I have had to apply this concept to my relationships as well. I have found that I sometimes expect my family and friends to react to things the way I would and am hurt or confused when they don’t. It has allowed me to step back from that hurt and say “Ok so this isn’t how I would act in this particular situation but they aren’t me and thus their own experiences and personality traits  have led them to react THIS way”. I find I have to do this even when people behave in really unkind ways.

For so long growing up I was TERRIFIED of setting boundaries and asking people to stop certain behaviors that were hurtful because the outcome of how they may react terrified me.

This led me to having quite a few abusive friends growing up that physically hurt me or forced me do things that belittled me or made fun of me. As I have gotten older I have tried very hard to move out of that fear and stand up for myself by setting boundaries without operating under the premise that what I am feeling is “wrong” or that I am just being “too sensitive”. My mind can very easily warp things so that I immediately feel doubtful of how I feel  or questioning if I have a right to say how I want to be treated and then I just keep it alllllll in and feel terrible.
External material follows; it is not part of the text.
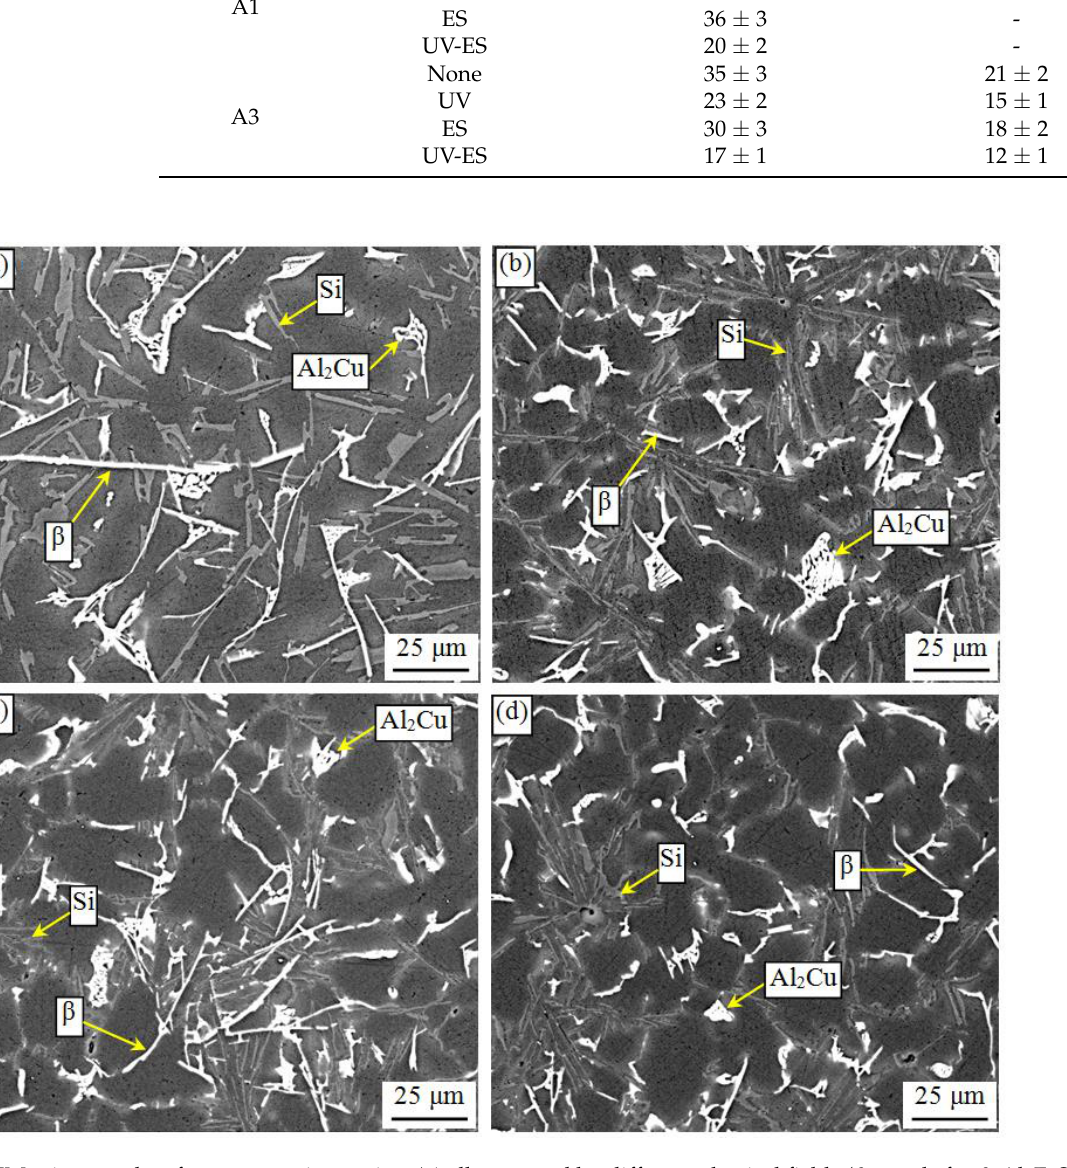
Figure 6. SEM micrographs of as-cast gravity casting A1 alloy treated by different physical fields (β stands for β-Al 5 FeSi): ( a ) no treatment; ( b ) UV; ( c ) ES; ( d ) UV-ES.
This all gets a lot more complicated when someone reacts out of proportion to the situation and immediately lashes out. 

Here I am trying to set limits on certain things be it how someone speaks to me or a behavior that make me uncomfortable because Im practicing self care and then this person upps the ante by being passive aggressive or simply unkind. Obviously in asking for “behavior X” to stop or for this person to be more mindful of how “behavior Y” affects me, I know I must let go of how they may react but it is ALWAYS hard when someone takes things to a different level. It can make me question myself, “Am I asking for too much?” “Did I ask in a way that could be taken badly?” “Am I an asshole?”.  I hate that I still sometimes question myself even when a person is acting incredibly out of line and the request I made was a normal one.

Thankfully this is where your support system comes in along with your relationship with your HP.

Loved ones who have no emotional tie to the situation can asses things and say “Oh wow that person has some anger issues, you are right to distance yourself” or sometimes it may be that they will say “Gen your expectations may be too high” etc etc etc. Again the silver lining in this can be that when someone reacts to you setting boundaries in a respectful way, you get to “see” more of this person. It can truly be a mirror into someone’s soul or at the very least allows you a glimpse into the larger issues they struggle with. This means you still have compassion for this person but understand that their presence in your life isn’t beneficial.

I still slip up and let situations or someone’s reaction hurt me. I still get anxious time to time about what happens next. I find myself asking for my support system to remind me of these spiritual principles. However I find over time this happens less and less and that when certain situations arise, I get over them pretty quickly.

Learning to do the right thing and living my life without letting what “may happen” control me has been a powerful gift.

I struggle a lot with generalized anxiety disorder and being anxious about expectations has really limited me along with driving my loved ones crazy (sorry Sean). It is a relief to continually practice letting go of “what may be” and finding myself less hurt when things unfold along a certain way. I find myself feeling more centered in that I am living my life with spiritual integrity because its what I need to do, NOT because it will make the outcome I want happen.

We often end a meeting with this prayer and I feel like it fits perfectly into all that I have written about in this entry.

” Take my will and my life. Guide me in my recovery. Show me how to live.”